Supplied data |

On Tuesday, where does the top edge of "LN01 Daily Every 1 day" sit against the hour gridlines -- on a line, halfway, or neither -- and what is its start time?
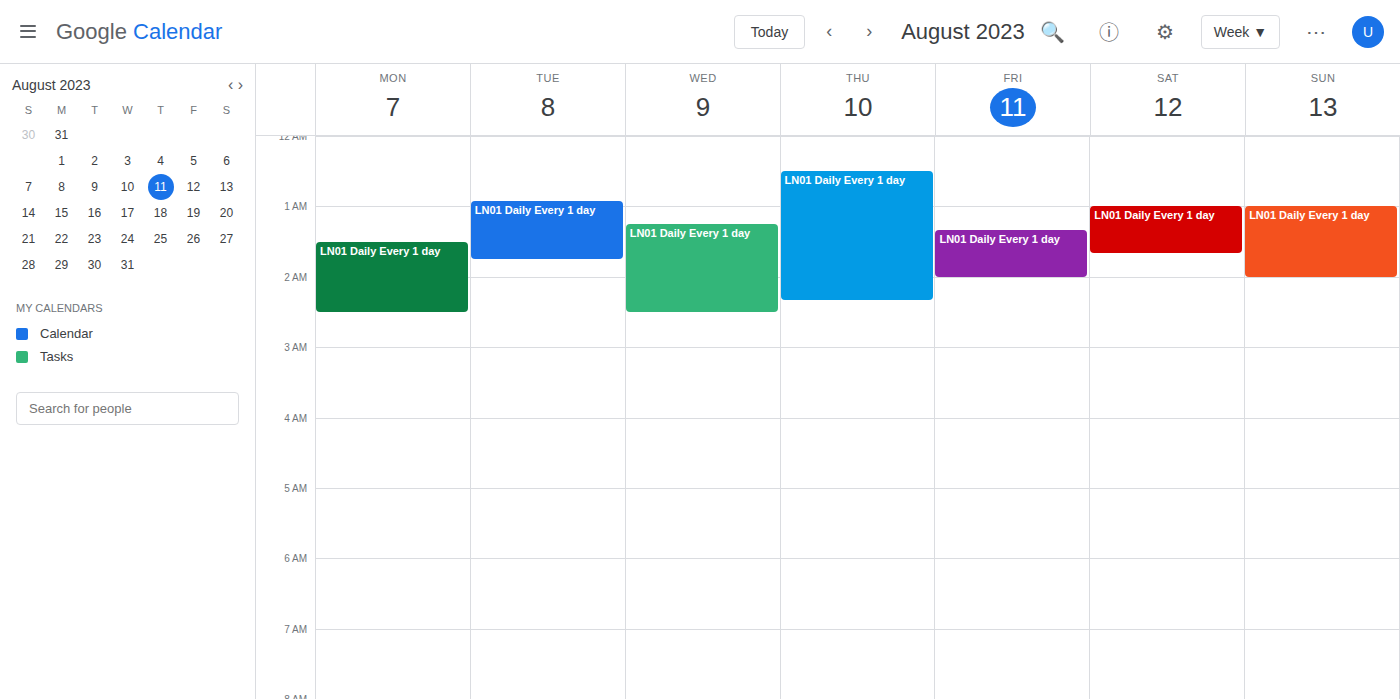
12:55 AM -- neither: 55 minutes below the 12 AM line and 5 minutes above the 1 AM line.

--

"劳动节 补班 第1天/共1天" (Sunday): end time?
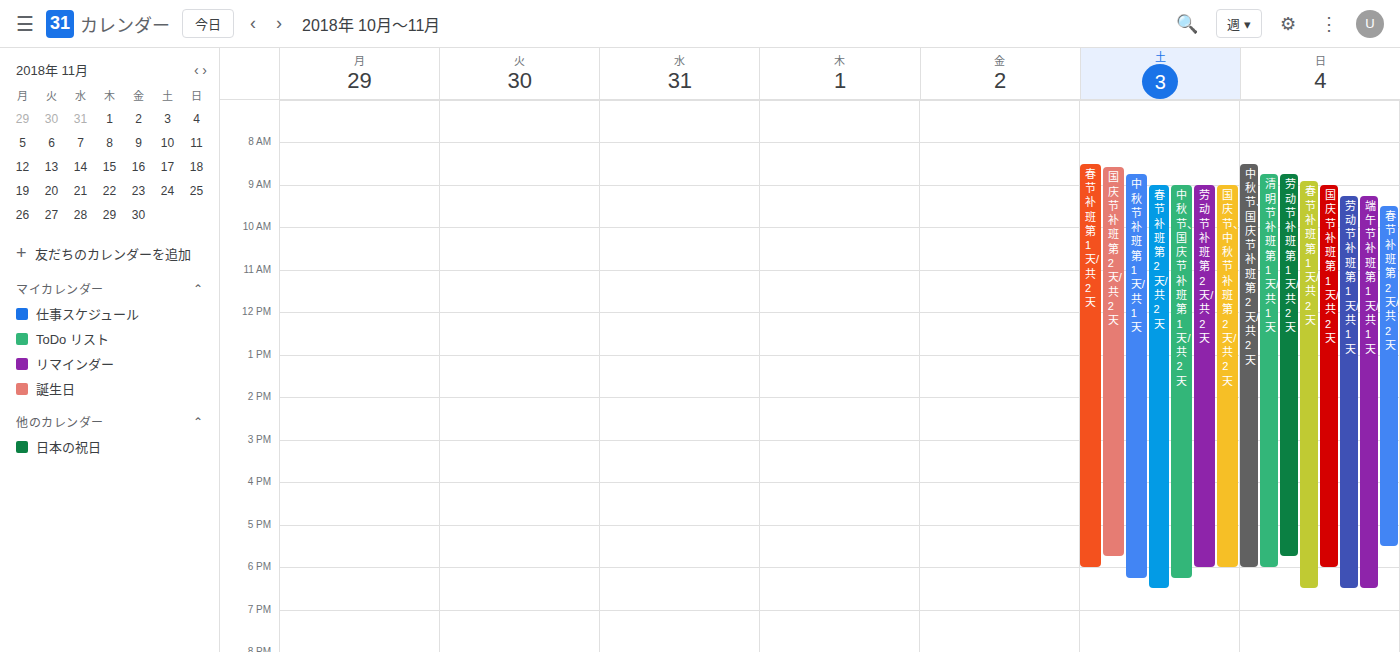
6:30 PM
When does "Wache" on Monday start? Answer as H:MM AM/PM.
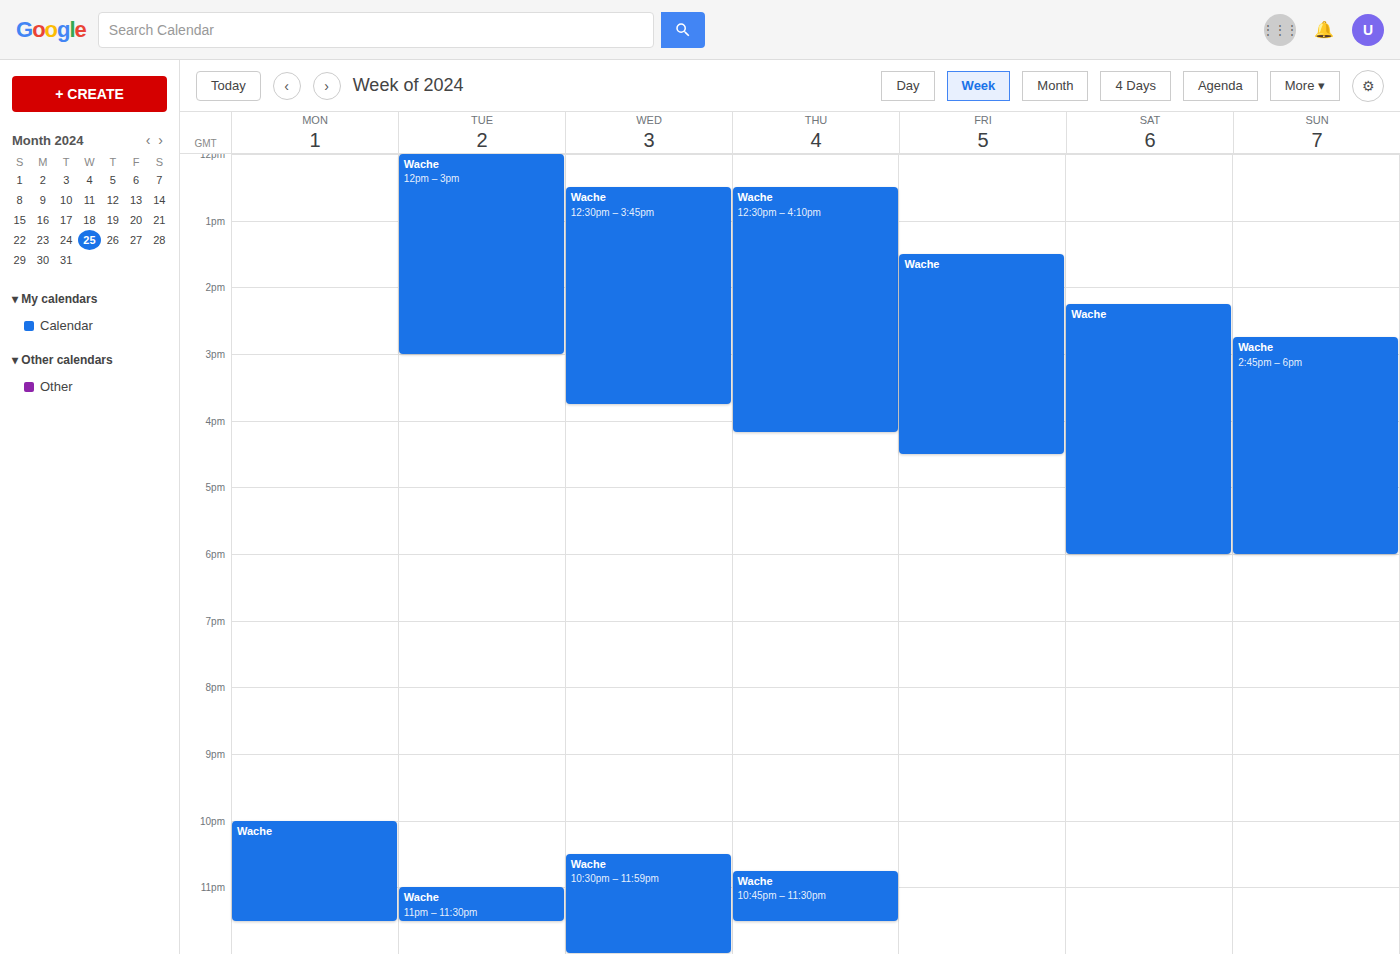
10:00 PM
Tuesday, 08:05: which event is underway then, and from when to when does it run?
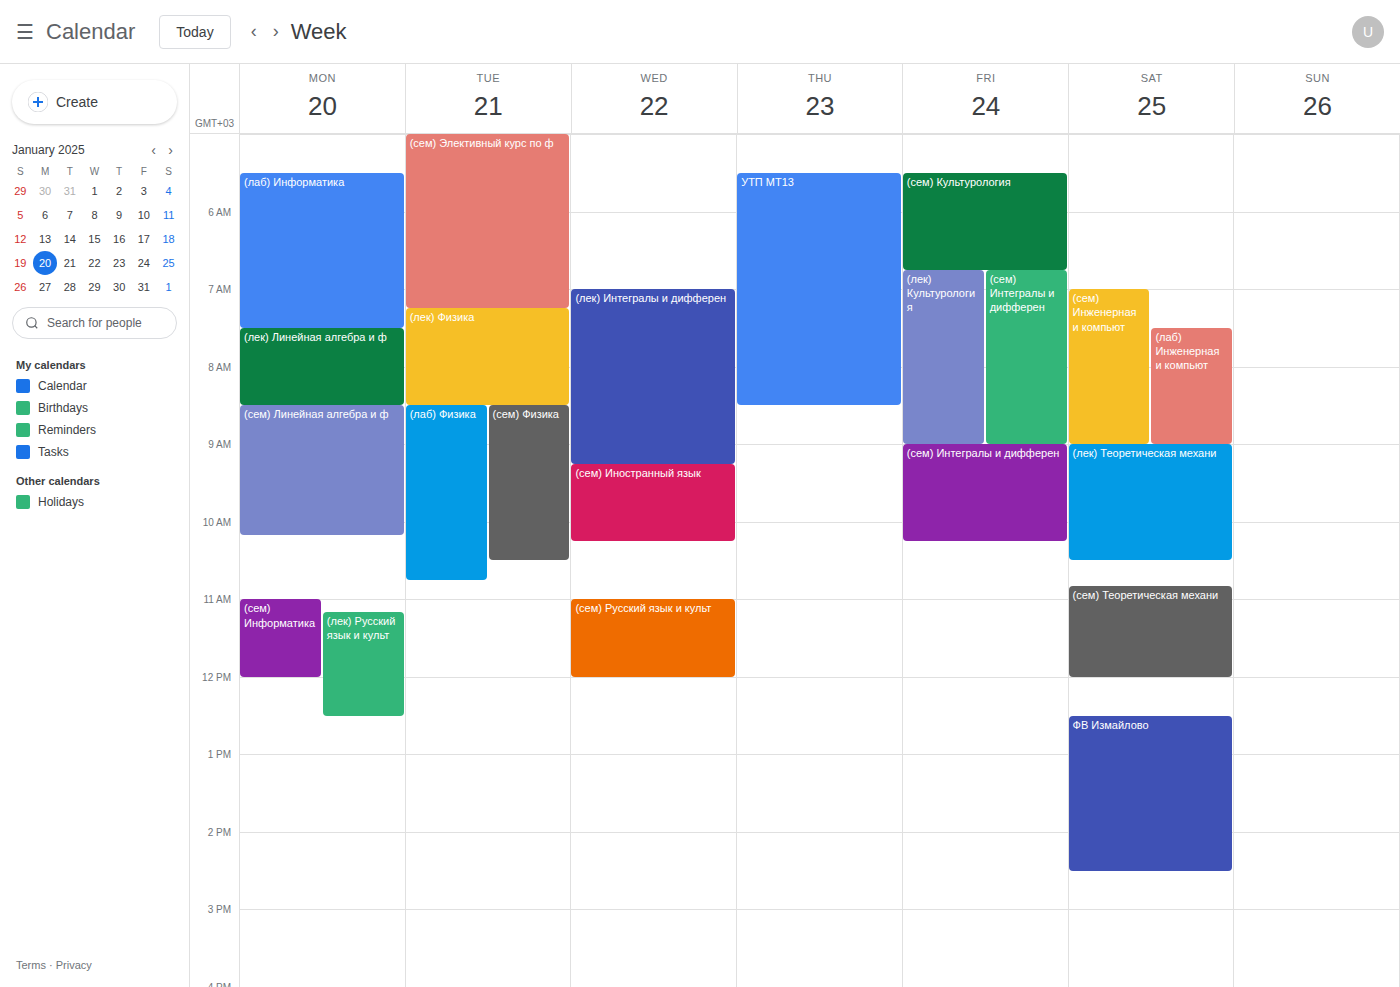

==

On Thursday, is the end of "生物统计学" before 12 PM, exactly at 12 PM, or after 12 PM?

Brief | Return the stretch from the line containing "On Tuesday, where" through the line containing "12:55 AM -- neither: 55", leaving the pictures out of your answer.

Expected answer |
On Tuesday, where does the top edge of "LN01 Daily Every 1 day" sit against the hour gridlines -- on a line, halfway, or neither -- and what is its start time?
12:55 AM -- neither: 55 minutes below the 12 AM line and 5 minutes above the 1 AM line.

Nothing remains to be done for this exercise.